(PROVIDED ENTRIES)
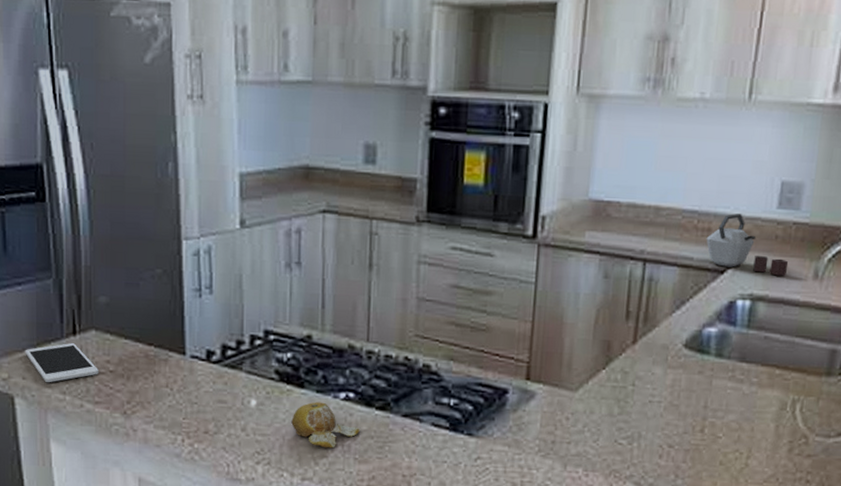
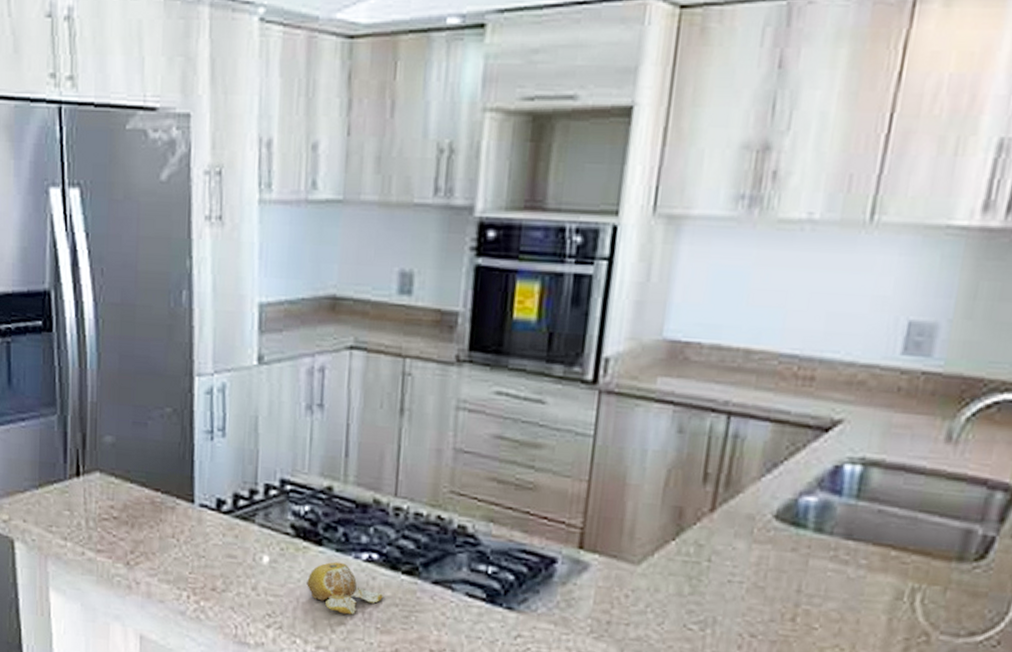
cell phone: present [25,343,98,382] -> none [26,485,102,527]
kettle: present [706,214,789,276] -> none [807,359,914,438]

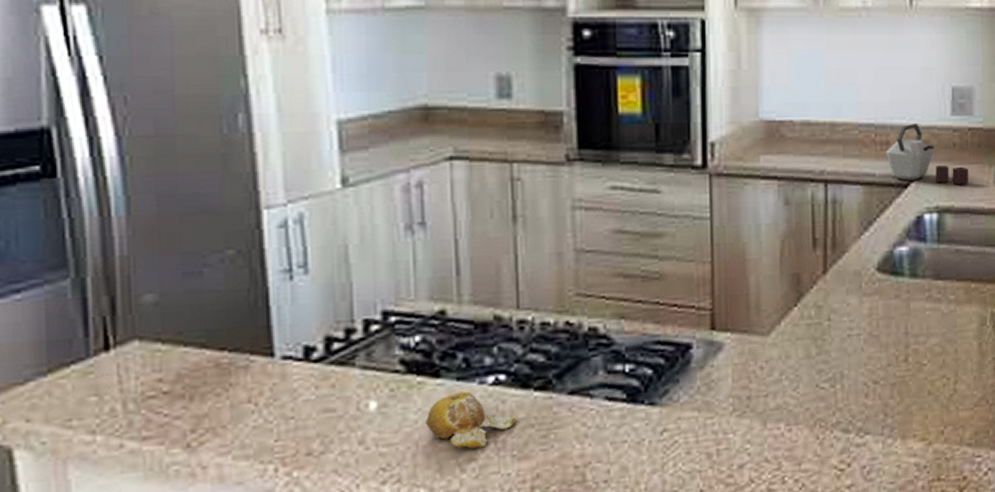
kettle: none [807,359,914,438] -> present [885,124,969,185]

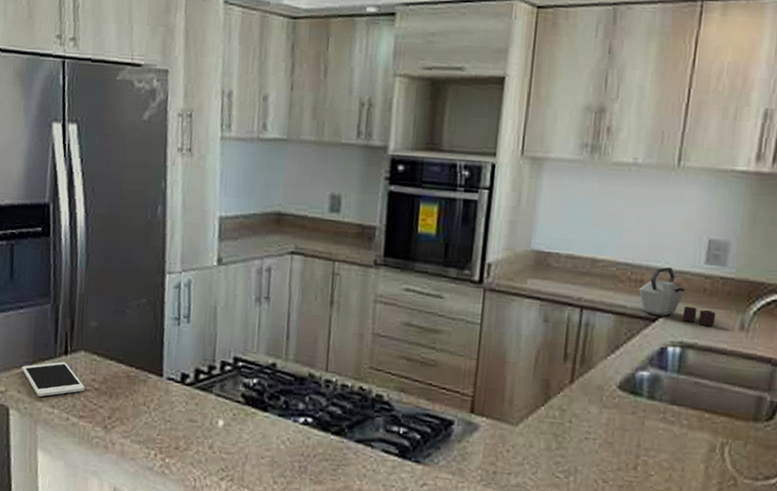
cell phone: none [28,362,146,421] -> present [21,362,85,397]
fruit: present [426,391,516,449] -> none [254,425,316,469]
(End PROVIDED ENTRIES)
WHAT THE TASK REQUIRES:
Set down nothing but the lines from the one containing "cell phone: none" through the final line above, exactly as written.

RESULT OF THE TASK:
cell phone: none [28,362,146,421] -> present [21,362,85,397]
fruit: present [426,391,516,449] -> none [254,425,316,469]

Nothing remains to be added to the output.